Estas concepciones son las que habitamos para reflexionar acerca del trabajo grupal.
El habitar, para que realmente se habite, se haga carne el aprendizaje en cotejo y en
conjunto, requiere construir desde el habitar y a su vez pensar para habitar. El
construir en el habitar se despliega en un construir que cuida, que cuida el
crecimiento y se va construyendo en ese camino y se levantan, valga la metáfora,
edificios.
Para que se pueda construir, producir, se necesita un habitar que albergue, abrigue,
cuide. Es el construir en el sentido de cuidar, abrigar, pues lo que se toma en custodia,
tiene que ser albergado (Montañez, 2012, p. 90). Para que algo de esto se produzca la
institución que es deseable que habitemos implica un espacio-tiempo que guarde y
cuide para el crecimiento, para co-ligar, pues co-ĺigar es abrir espacios.
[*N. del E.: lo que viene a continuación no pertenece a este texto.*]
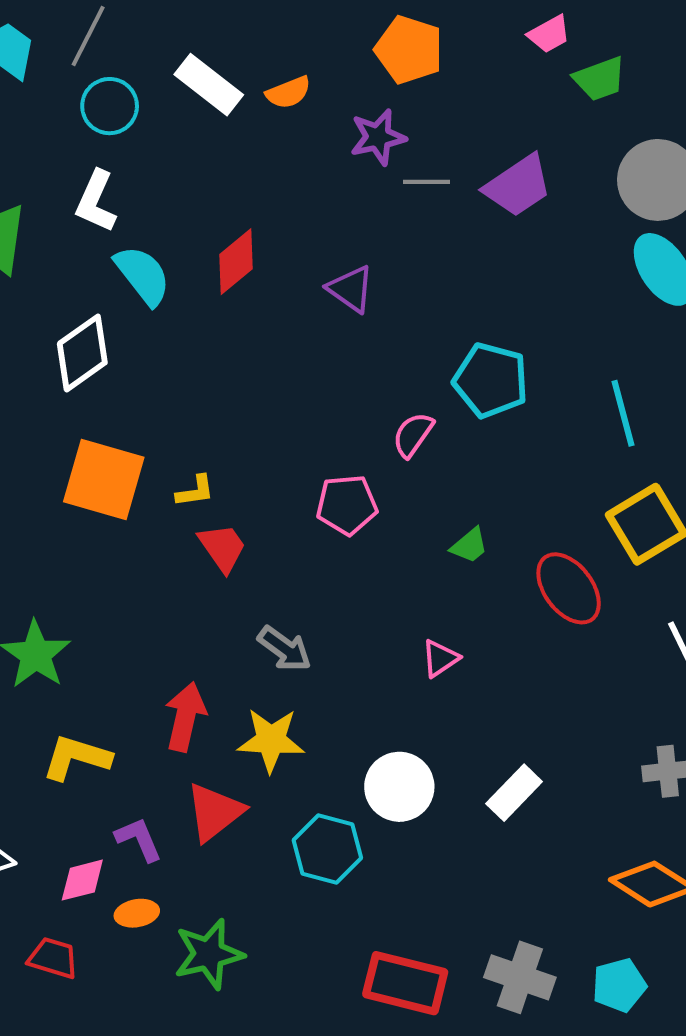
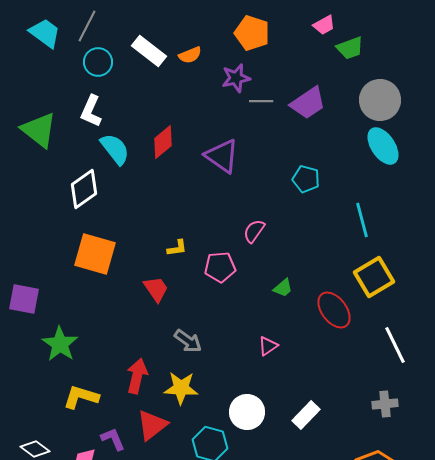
purple triangle: (351, 289) -> (222, 156), size x1.4
cyan pentagon: (491, 380) -> (306, 179), moved, size x0.7
yellow L-shape: (195, 491) -> (177, 248), moved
Si hay lugar,
y si los espacios son la pura posibilidad que facilita tránsitos, que permitan la anchura
y la profundidad de estar y ser, entonces se estaría a resguardo.
El habitar auténtico es, sin embargo, una búsqueda constante pero nunca satisfecha.
Aun así, asumir el desarraigo y transitar en la búsqueda de un habitar auténtico, que
no puede ser alcanzado en su totalidad, quizás sea una de las condiciones posibles
que habiliten cuestionar y ubicarse en el mundo (Montañez, 2012, p. 91).
Ser capaces de lograr espacios-tiempos en que se pueda interactuar en cotejo con
otros acerca de las posibilidades de la formación, de los tránsitos personales,
académicos, laborales, en el fragor de los acontecimientos de la vida es una
perspectiva que puede abrir caminos hacia el habitar y el construir para producir
sentidos a la existencia en el tránsito formativo. Es esta, a mi entender, una posición
ética. Quizás nunca logremos la satisfacción plena de lo que nos proponemos, pero sí
podremos lograr el placer inquietante de estar permanentemente en “viaje” al habitar
auténtico, como búsqueda constante que nunca llega a la plenitud, o que solo asoma,
en ocasiones, como relámpagos en la oscuridad.